→ **SOURCE DOCUMENT**
= Beginning of Section =
HNLS008R(L) Red HeNe Laser System
Chapter 5: Troubleshooting
Rev C, March 23, 2015
Page 14
Chapter 5
Troubleshooting
5.1. Technical Failures
Problem
Fix
No light is being emanating from
the laser.
Make sure that the aperture is open.
Check to make sure that
the power supply is plugged into a working outlet, and
the connector is fully seated into the back of the laser
housing.
The laser does not work and
there is something rattling
around inside the laser head.
The glass gas tube may have broken during shipping. Please contact
your local tech support office for help.
The laser has low output power.
The laser requires 10 minutes to meet published specifications. Make
sure to let it warm up.
5.2. Application Trouble Shooting
Some sources of trouble of a HeNe laser do not come from the laser failing or being out of spec. In some cases,
these laser are not suited to the application. One common mis-application comes from a HeNe laser, especially a
low power laser (~0.5 mW), being used in a metrology application.
Environment is an important consideration as well. Dirty environments can cause the optics to become
contaminated and the power output to drop below expected levels. Unstable output beams can be caused by
noisy environments with large sources of vibrations. Proper mounting on an optical table can reduce the effects of
ambient vibrations. Temperature is also a factor. If the environment where the laser is being used fluctuates in
temperature, the output power can experience a large amplitude change. Even blowing on the laser tube can
cause the output power to fluctuate significantly.
Randomly polarized lasers are actually rapidly changing, single polarization lasers. When averaged over time, the
light emitted from these lasers appears randomly polarized. However, any polarization optics in the path
(intentional or unintentional) can cause large variations in the output power. Only polarized lasers should be used
in applications that involve polarization optics.
While HeNe lasers are less sensitive to variations caused by back reflections, they are not immune to them. Large
retro-reflections back into the laser can cause unpredictable power changes. A free-space isolator can be used to
reduce or eliminate these effects. If possible, only a small angular deviation is needed to eliminate the back
reflections.
= End of Section =
→ **WORK ITEM A**
According to the troubleshooting page, why should only polarized lasers be used in applications involving polarization optics? Answer in one to three sentences.
→ **WORK ITEM B**
On the troubleshooting page, how long does the laser need to meet published specifications?
→ **WORK ITEM C**
Print the passage of the troubleshooting page from "5.2. Application Trouble" to "a metrology application.".

→ **GIVEN MATERIAL**
= Beginning of Section =
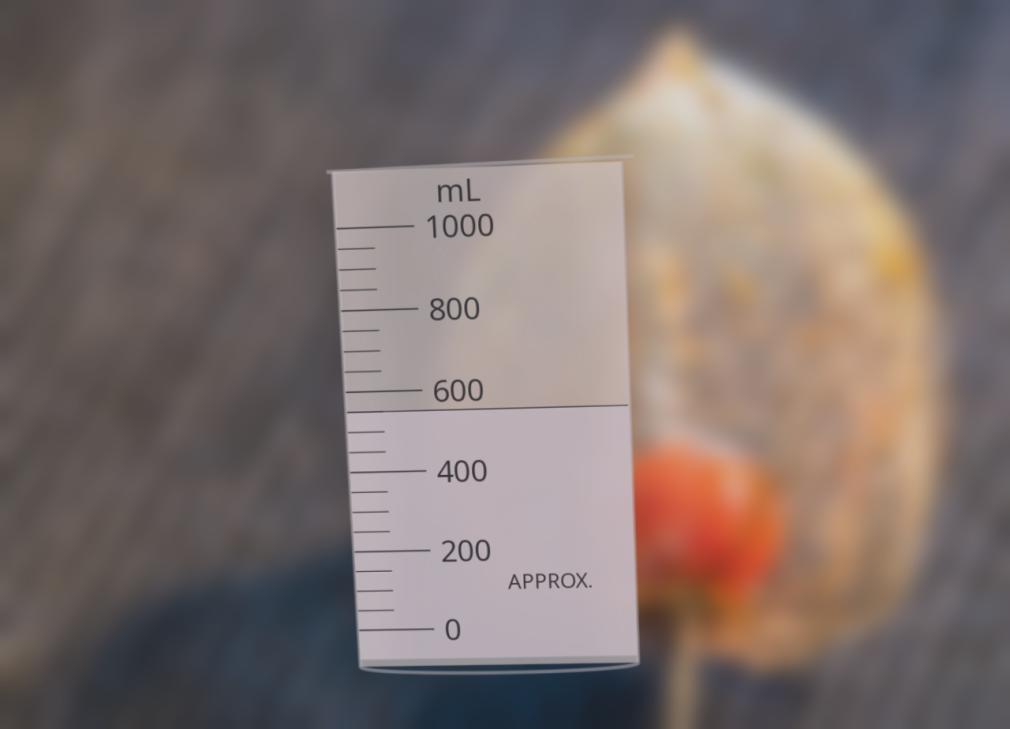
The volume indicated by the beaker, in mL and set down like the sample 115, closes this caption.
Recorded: 550
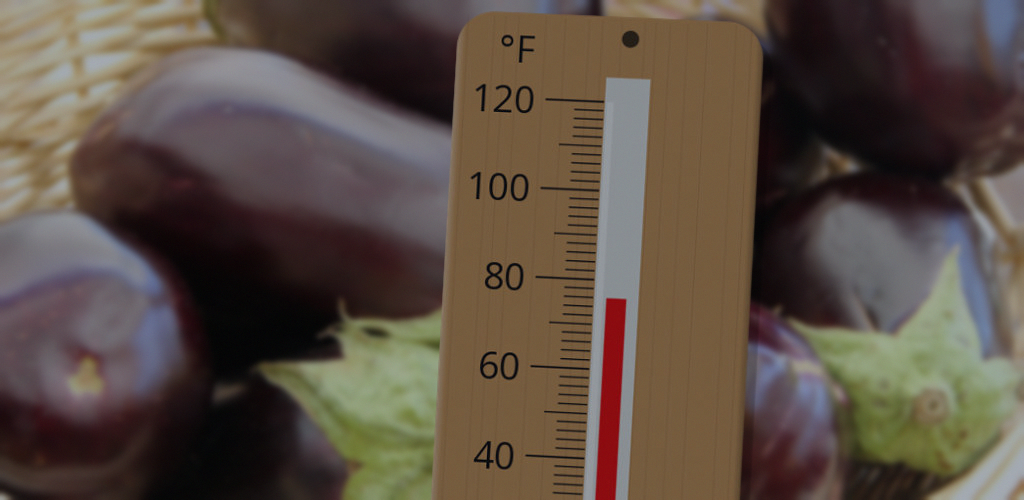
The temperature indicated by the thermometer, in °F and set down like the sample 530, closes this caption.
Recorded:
= End of Section =
→ **EXERCISE OUTPUT A**
Randomly polarized lasers are actually single polarization lasers whose polarization changes rapidly, so their light only appears randomly polarized when averaged over time. Any polarization optics in the path, intentional or not, can therefore cause large variations in output power.

→ **EXERCISE OUTPUT B**
10 minutes.

→ **EXERCISE OUTPUT C**
5.2. Application Trouble Shooting
Some sources of trouble of a HeNe laser do not come from the laser failing or being out of spec. In some cases,
these laser are not suited to the application. One common mis-application comes from a HeNe laser, especially a
low power laser (~0.5 mW), being used in a metrology application.